I also had this problem: ie., csv files (comma delimited, double quote delimited strings) with LF in quoted strings. These were downloaded Square files. I did a data import but instead of importing as text files, imported as "from HTML". This time it ignored the LF's in the quoted strings.


2
2003G35

This worked on Mac, using csv and opening the file in Excel.

Using python to write the csv file.

data= '"first line of cell a1\r 2nd line in cell a1\r 3rd line in cell a1","cell b1","1st line in cell c1\r 2nd line in cell c1"\n"first line in cell a2"\n'

file.write(data)


a
adax2000

In my case opening CSV in notepad++ and adding SEP="," as the first line allows me open CSV with line breaks and utf-8 in Excel without issues


I
Ionut

Replace the separator with TAB(\t) instead of comma(,). Then open the file in your editor (Notepad etc.), copy the content from there, then paste it in the Excel file.

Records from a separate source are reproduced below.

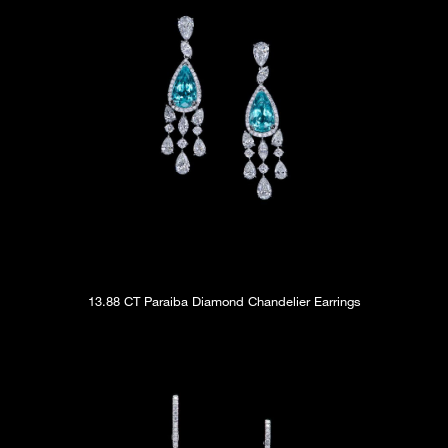
13.88 CT Paraiba Diamond Chandelier Earrings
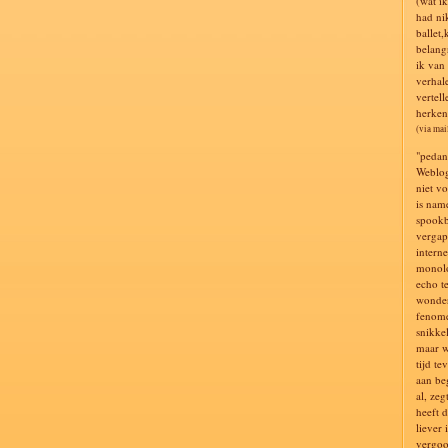
(wat i
had ni
ballet,
belang
ik van
verhal
vertell
herken 
(via mai
"pedan
Weblog
niet v
is nam
spookb
vergap
intern
monolo
echo t
wonder
fenome
snikke
maar w
tijd te
aan be
al, zeg
heeft 
liever 
vergoo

Try this on large files :)
D
David Avikasis

Line breaks inside double quotes are perfectly fine according to CSV standard. The parsing of line breaks in Excel depends on the OS setting of list separator:

Windows: you need to set the list seperator to comma (Region and language » Formats » Advanced) Source: https://superuser.com/questions/238944/how-to-force-excel-to-open-csv-files-with-data-arranged-in-columns#answer-633302 Mac: Need to change the region to US (then to manually change back other settings to your preference) Source: https://answers.microsoft.com/en-us/mac/forum/macoffice2016-macexcel/line-separator-comma-semicolon-in-excel-2016-for/7db1b1a0-0300-44ba-ab9b-35d1c40159c6 (see NewmanLee's answer)

Don't forget to close Excel completely before trying again.

I've succesfully replicated the issue and was able to fix it using the above in both Max and Windows.


I don't think this works. I exported a CSV with line breaks in cells from Excel itself. Since locale didn't change, Excel should have been able to load it correctly. But it can't. It still messes with the line breaks in cells.